§ TEKS PILIHAN:
= = = = =

Maaf, subjectnya saya ganti dengan budaya=ketertinggalan..? supaya
diskusinya lebih terarah.

Saya melihat ada yang keliru atas pengambilan kesimpulan Sdr. Ahmad
Syafi'i, MA ini. Premis-premis yang diambil sudah benar, namun sewaktu
mengambil kesimpulannya tidak tepat.

Saya lebih cenderung mengganti kata 'budaya Jawa' yang dipakai beliau ini
menjadi 'ketertinggalan di Jawa'. Dengan alasan bahwa:

1. Kalau dulu (berabad-abad yang lalu, katanya) peran politik wanita masih
lemah sehingga belum ada pemimpin wanita, saya kira justru karena
kesempatan wanita untuk memperoleh kesempatan pendidikan dan informasi
masih tertinggal dari kaum lelaki. Nah, dengan semakin samanya mendapatkan
kesempatan pendidikan dan informasi seperti beberapa dekade ini,
ketertinggalan kaum wanita sudah semakin tipis dan hampir tidak nampak
lagi. Dengan sendirinya, perannya di segala bidang sudah tidak dapat dan
tidak perlu dibendung lagi. Kalau memang menonjol dan bisa di depan kaum
lelaki (dalam hal kepemimpinan), kenapa tidak?

= = = = =

§ BAHAN YANG DISEDIAKAN:
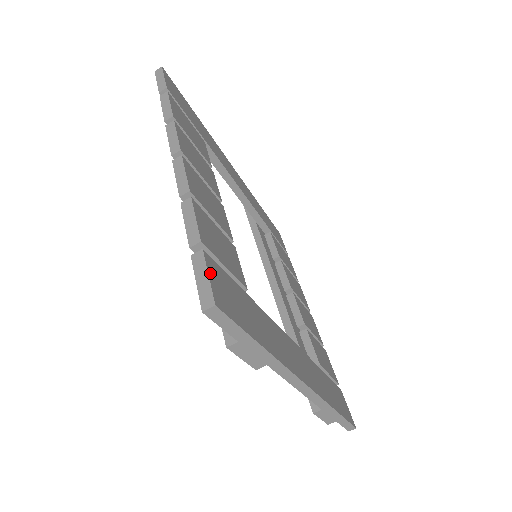
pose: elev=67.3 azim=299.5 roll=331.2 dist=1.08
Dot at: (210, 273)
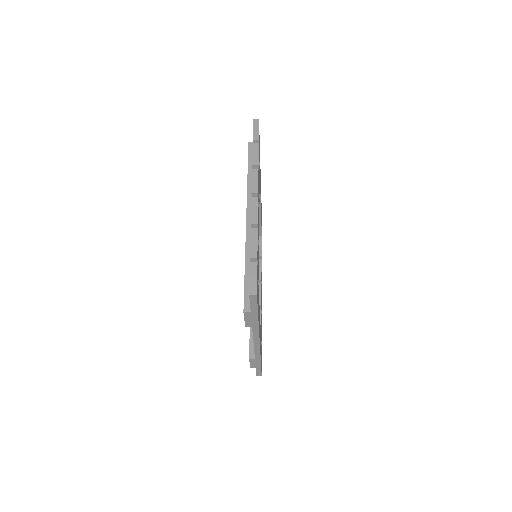
Dot at: occluded
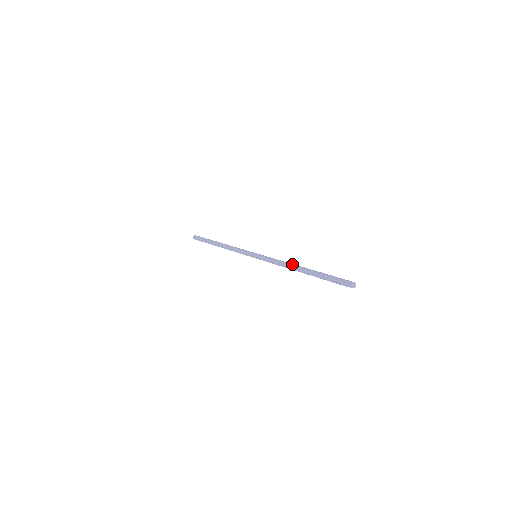
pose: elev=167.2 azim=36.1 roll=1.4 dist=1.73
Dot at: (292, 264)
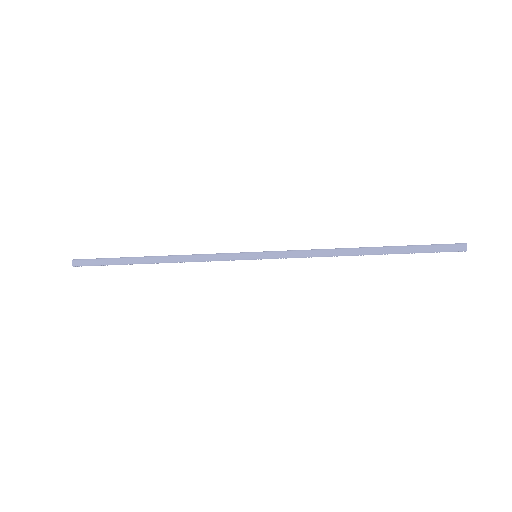
Dot at: (344, 249)
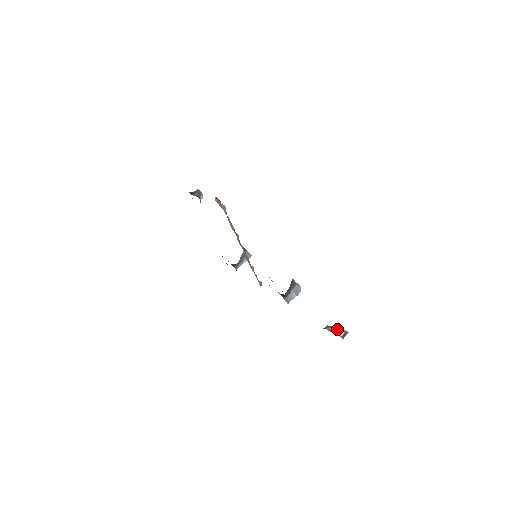
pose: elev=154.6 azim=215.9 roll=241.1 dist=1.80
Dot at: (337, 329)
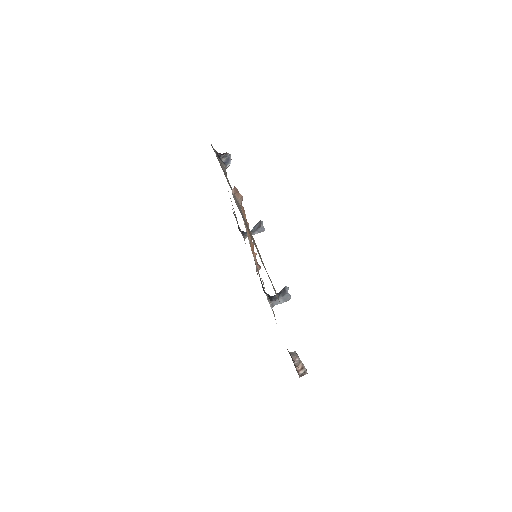
Dot at: (300, 363)
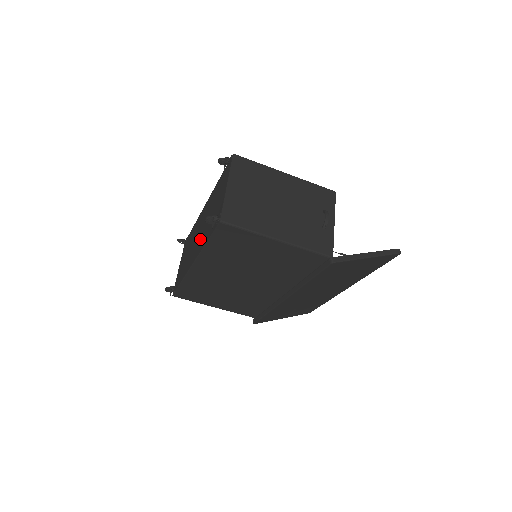
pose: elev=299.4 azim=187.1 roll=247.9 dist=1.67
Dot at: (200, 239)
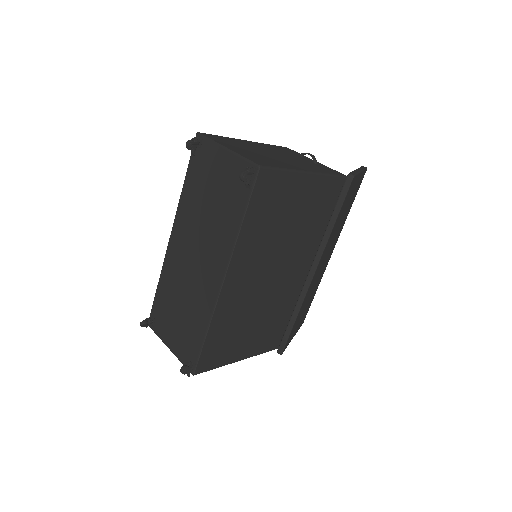
Dot at: (212, 247)
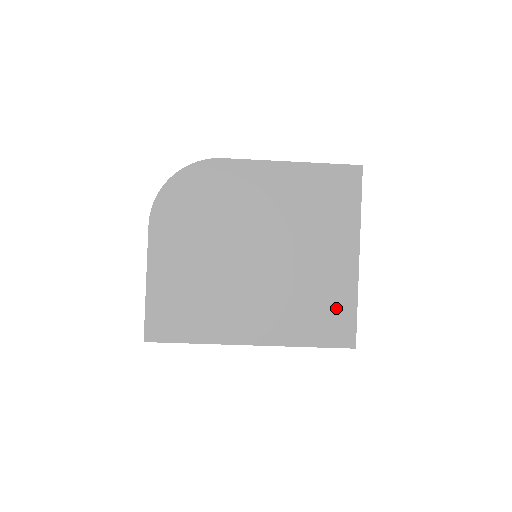
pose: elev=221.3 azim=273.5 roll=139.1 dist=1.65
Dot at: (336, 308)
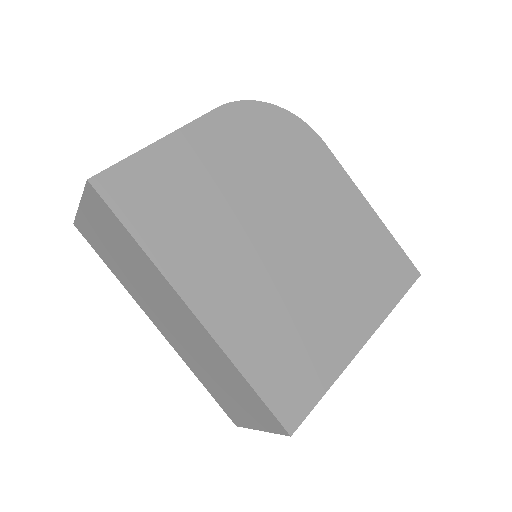
Dot at: (307, 370)
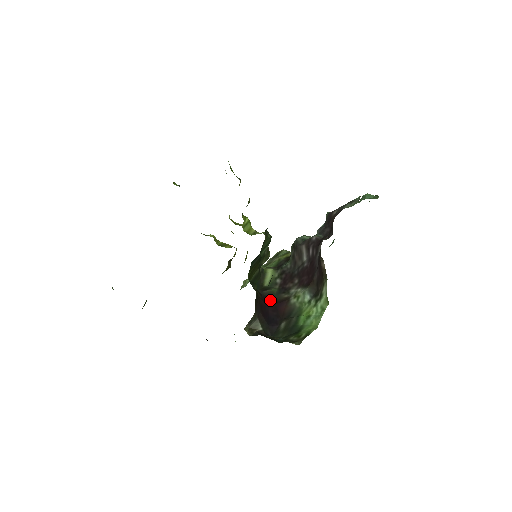
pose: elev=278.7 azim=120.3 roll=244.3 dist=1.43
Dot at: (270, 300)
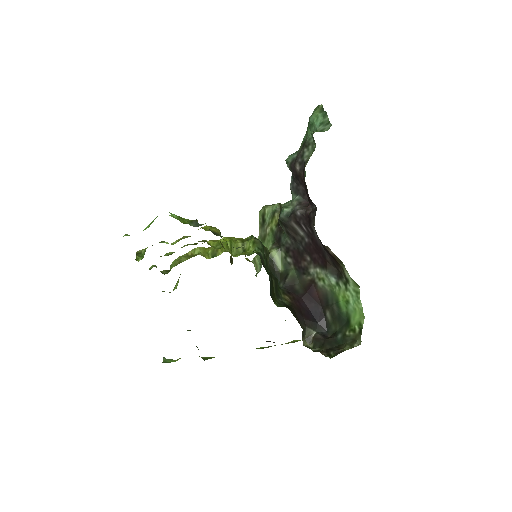
Dot at: (298, 290)
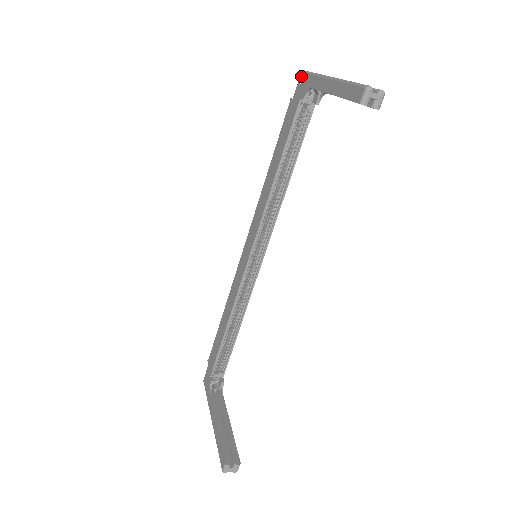
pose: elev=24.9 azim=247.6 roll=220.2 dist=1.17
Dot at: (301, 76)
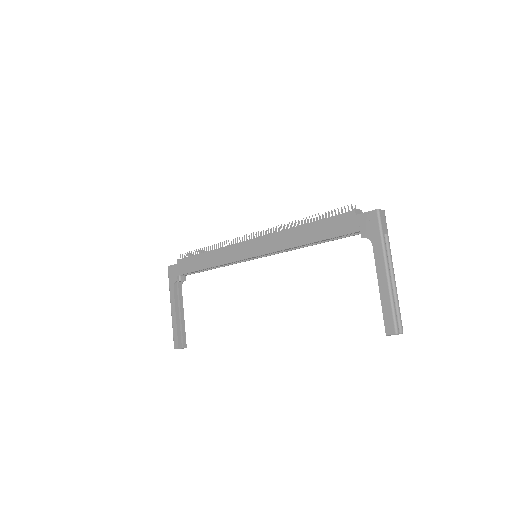
Dot at: (374, 214)
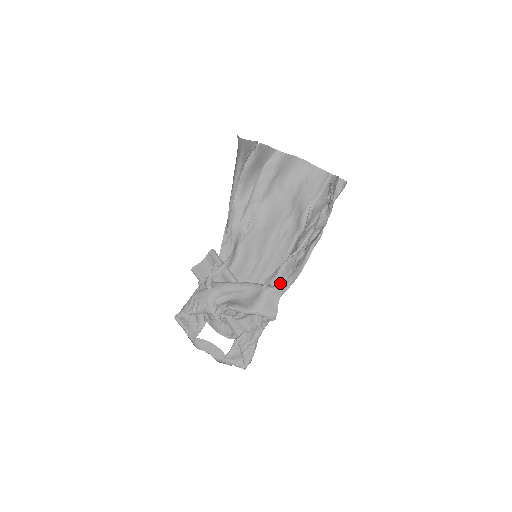
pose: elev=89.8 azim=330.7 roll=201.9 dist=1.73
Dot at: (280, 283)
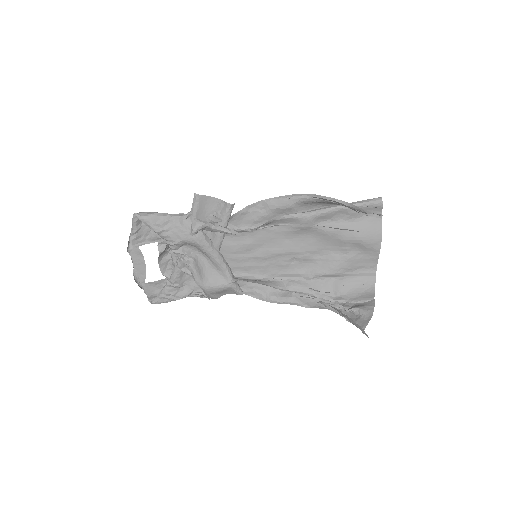
Dot at: (245, 284)
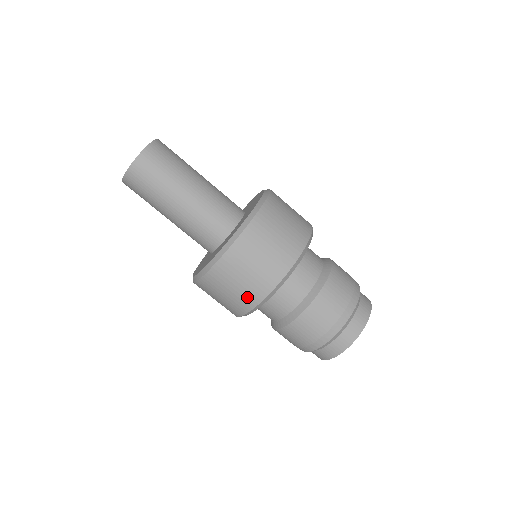
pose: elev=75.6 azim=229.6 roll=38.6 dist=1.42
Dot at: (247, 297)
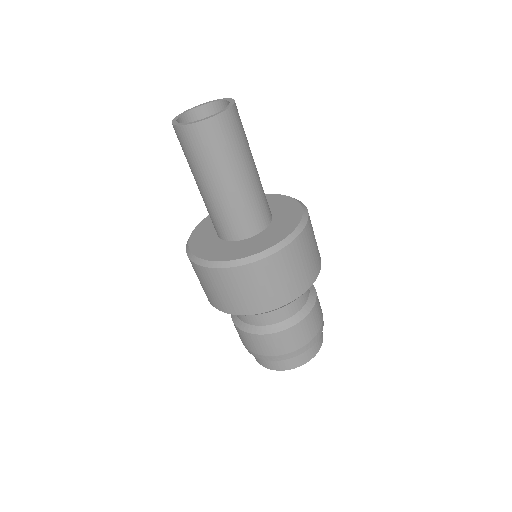
Dot at: (213, 300)
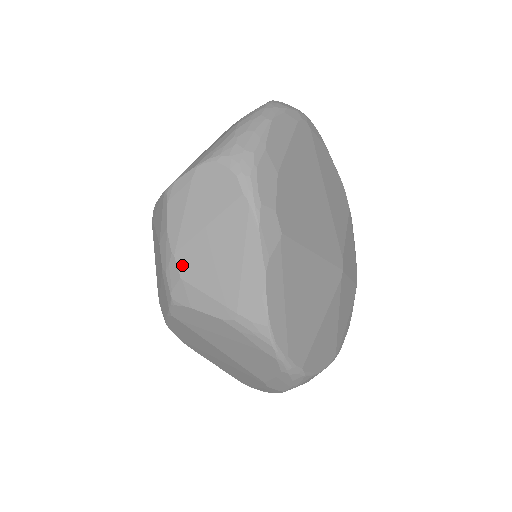
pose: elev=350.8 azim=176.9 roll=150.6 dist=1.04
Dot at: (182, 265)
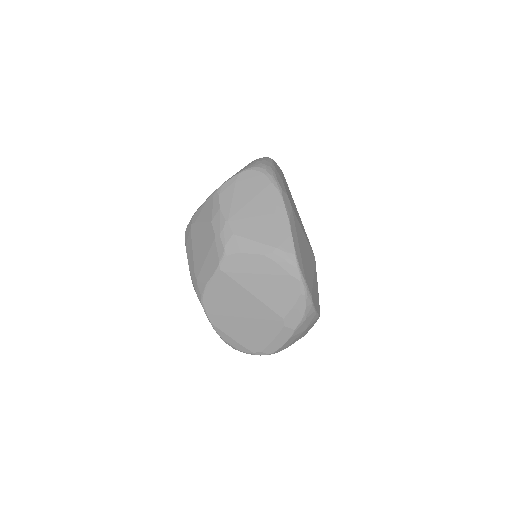
Dot at: (234, 226)
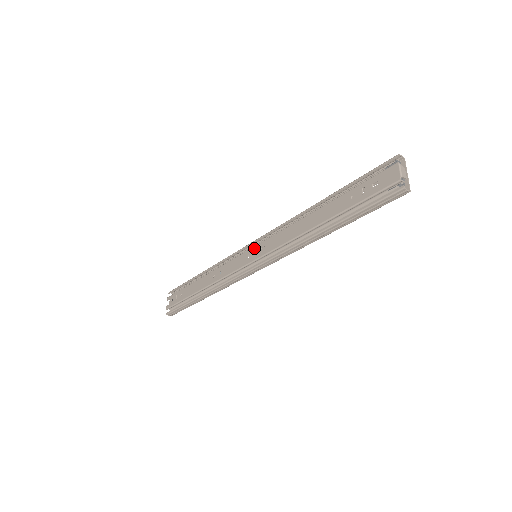
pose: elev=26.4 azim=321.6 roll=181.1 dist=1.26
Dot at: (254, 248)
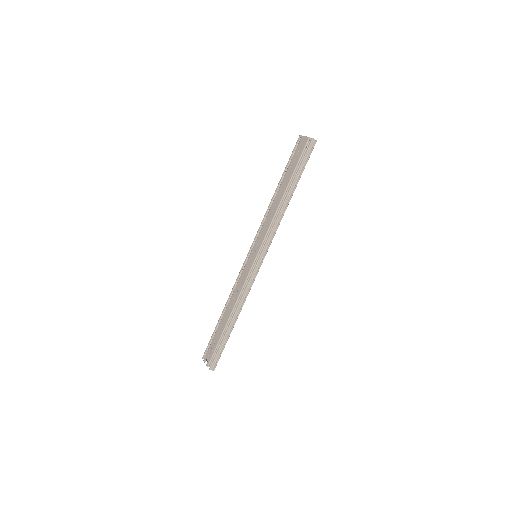
Dot at: (252, 251)
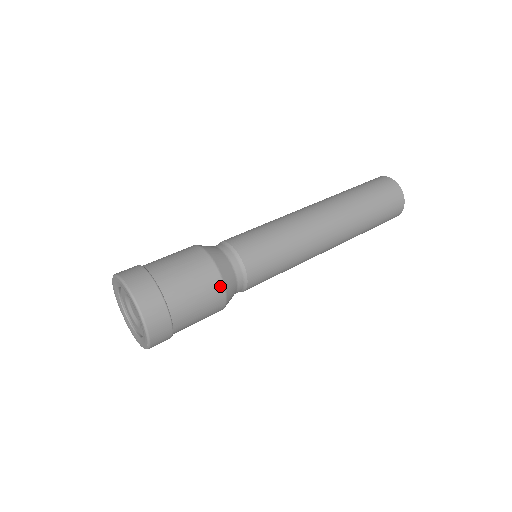
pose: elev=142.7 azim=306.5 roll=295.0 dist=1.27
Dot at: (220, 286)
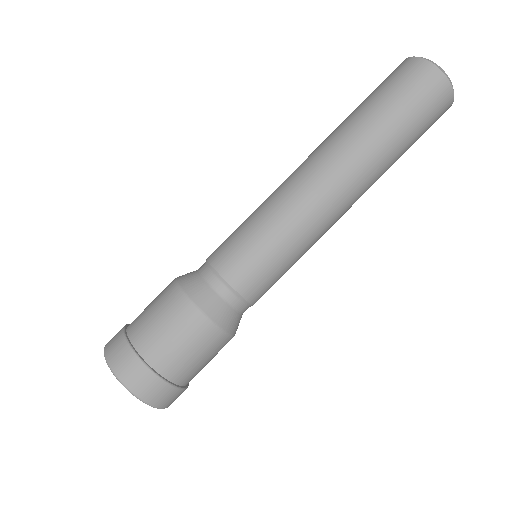
Dot at: occluded
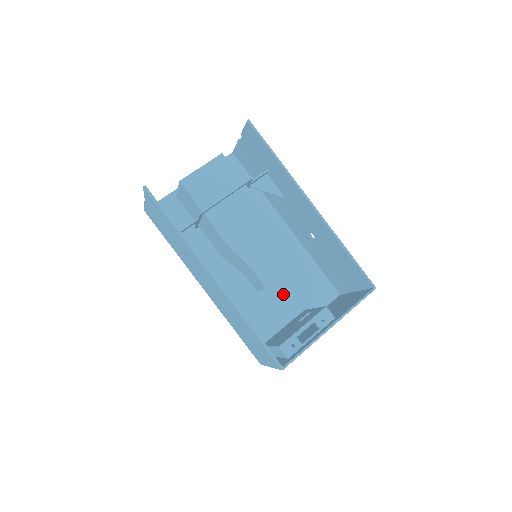
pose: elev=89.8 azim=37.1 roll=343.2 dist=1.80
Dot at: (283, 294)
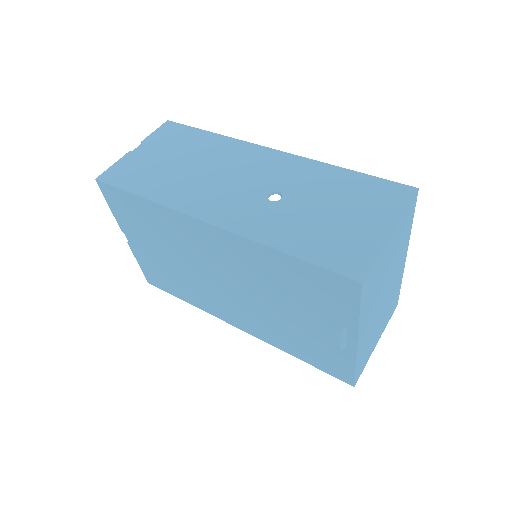
Dot at: (298, 318)
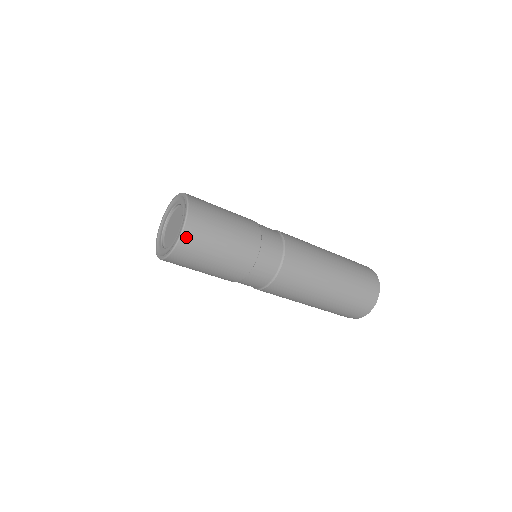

= = = = =

§ TUGAS YANG DIKERJAKAN:
**1.** Tentukan apakah setiap pernyataan berikut sesuai dengan teks pilihan, lalu jawab ya atau tidak disertai kutipan persis dari teks yang menjadi dasarnya. (a) Penulis menilai premis-premis Sdr. Ahmad Syafi'i, MA sudah benar. (b) Penulis ingin mengganti kata 'ketertinggalan di Jawa' menjadi 'budaya Jawa'. (c) Menurut penulis, peran wanita di segala bidang masih perlu dibendung.
**2.** Ulangi bagian catatan yang dimulai dari awal catatan dan diakhiri dengan baris yang memuat "Dot at: (307, 370)", kedua ujungnya ikut disertakan. Gambar tidak perlu dicantumkan dalam jawaban.

§ DAFTAR PENYELESAIAN:
**1.**
(a) Ya: "Premis-premis yang diambil sudah benar"
(b) Tidak: "Saya lebih cenderung mengganti kata 'budaya Jawa' yang dipakai beliau ini menjadi 'ketertinggalan di Jawa'"
(c) Tidak: "perannya di segala bidang sudah tidak dapat dan tidak perlu dibendung lagi"

**2.**
pose: elev=67.3 azim=299.5 roll=331.2 dist=1.08
Dot at: (210, 273)
Dot at: occluded
pose: elev=167.2 azim=36.1 roll=1.4 dist=1.73
Dot at: (292, 264)
Dot at: (344, 249)
pose: elev=154.6 azim=215.9 roll=241.1 dist=1.80
Dot at: (337, 329)
Dot at: (300, 363)
pose: elev=299.4 azim=187.1 roll=247.9 dist=1.67
Dot at: (200, 239)
Dot at: (212, 247)
pose: elev=221.3 azim=273.5 roll=139.1 dist=1.65
Dot at: (336, 308)
Dot at: (307, 370)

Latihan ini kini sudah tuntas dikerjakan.